Glucose-induced insulin secretion and α₂-adrenergic receptor subtypes

α₂-Adrenoceptor antagonists have been investigated in human in vivo studies as new oral antihyperglycemic agents. α₂-Adrenoceptors are subdivided into α_2A and α_2B subtypes by using receptor-binding methods or cloning methods. This study was designed to determine the α₂-adrenergic receptor subtype(s) involved in glucose-induced insulin and glucagon secretion from the isolated perfused rat pancreas at a glucose concentration of 16.7 mmol/L Both the α_2A-preferentlal agonist oxymetazoline and the non-subtype-selective α₂-agonist p-aminoclonidine, at concentrations above 10^-9 mol/L, significantly inhibited glucose-induced insulin secretion (p < 0.05 and p < 0.01, respectively) and stimulated glucagon secretion from 10^-7 mol/L, as compared with basal levels (p < 0.01, respectively).
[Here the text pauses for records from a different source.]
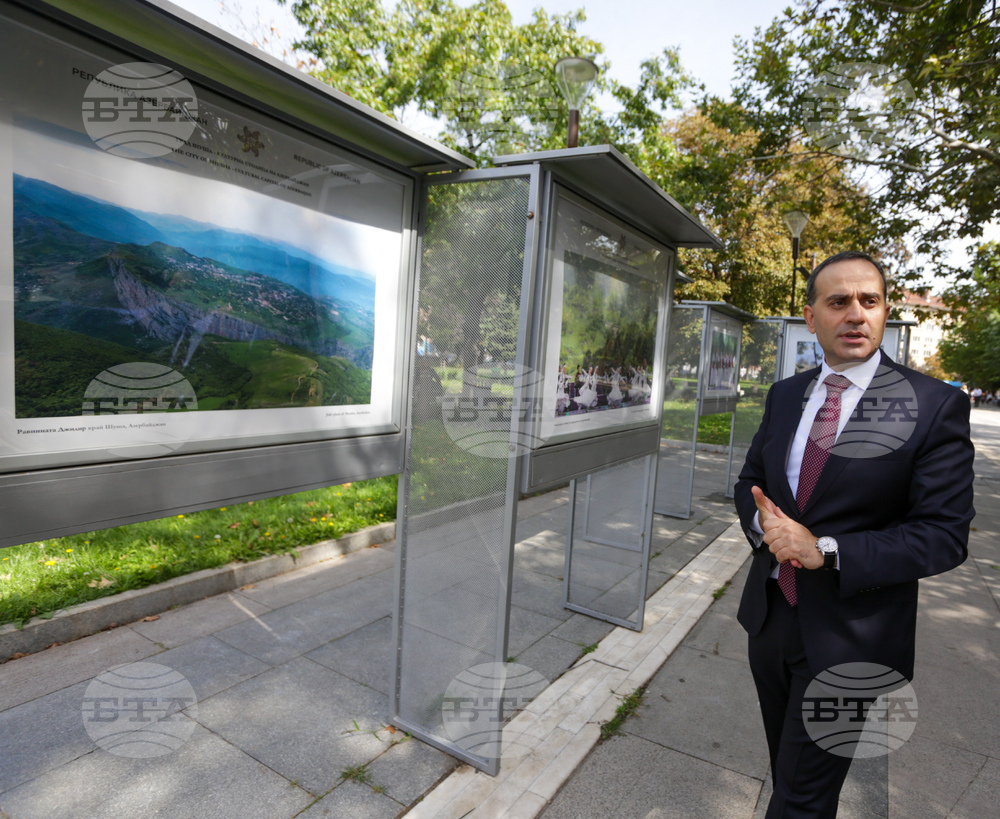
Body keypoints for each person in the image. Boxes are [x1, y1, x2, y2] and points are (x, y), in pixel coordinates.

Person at [734, 251, 975, 818]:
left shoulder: (932, 405)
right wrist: (765, 526)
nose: (856, 314)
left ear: (885, 311)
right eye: (838, 301)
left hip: (853, 639)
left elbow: (943, 535)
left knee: (800, 799)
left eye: (870, 301)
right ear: (810, 315)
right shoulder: (786, 395)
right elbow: (751, 483)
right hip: (770, 619)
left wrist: (824, 551)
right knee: (788, 773)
In contrast, the α₁-selective agonist phenylephrine, at concentrations up to 10^-6 mol/L, affected neither insulin nor glucagon secretion as compared with basal levels. Furthermore, the non-subtype-selective α₂-antagonist rauwolscine, at concentrations above 10^-6 mol/L, and the α_2A-preferential antagonist WB-4101, at 10^-5 mol/L, significantly antagonized the effects of 10^-5 mol/L p-aminoclonidine on both insulin and glucagon secretion (p < 0.01 and p < 0.05, respectively). In contrast, neither the α₁- and α_2B-selective antagonist prazosin nor the α_2B-preferential antagonist chlorpromazine, at concentrations up to 10^-5 mol/L, antagonized the effects of p-aminoclonidine. These results suggest that α_2A rather than α_2B-adrenergic agonism inhibits glucose-induced insulin secretion and stimulates glucagon secretion in the isolated perfused rat pancreas.